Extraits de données
···
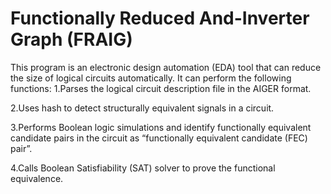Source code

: Functionally Reduced And-Inverter Graph (FRAIG)
===
This program is an electronic design automation (EDA) tool that can reduce the size of logical circuits automatically. It can perform the following functions:
1.Parses the logical circuit description file in the AIGER format.

2.Uses hash to detect structurally equivalent signals in a circuit.

3.Performs Boolean logic simulations and identify functionally equivalent candidate pairs in the circuit as “functionally equivalent candidate (FEC) pair”.

4.Calls Boolean Satisfiability (SAT) solver to prove the functional equivalence.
···
Travail demandé
Recopiez à l'identique, s'il vous plaît, la partie qui commence à la ligne contenant « 3.Performs Boolean logic » et se termine à la fin du matériel, les deux bornes comprises.

Solution ci-dessous
3.Performs Boolean logic simulations and identify functionally equivalent candidate pairs in the circuit as “functionally equivalent candidate (FEC) pair”.

4.Calls Boolean Satisfiability (SAT) solver to prove the functional equivalence.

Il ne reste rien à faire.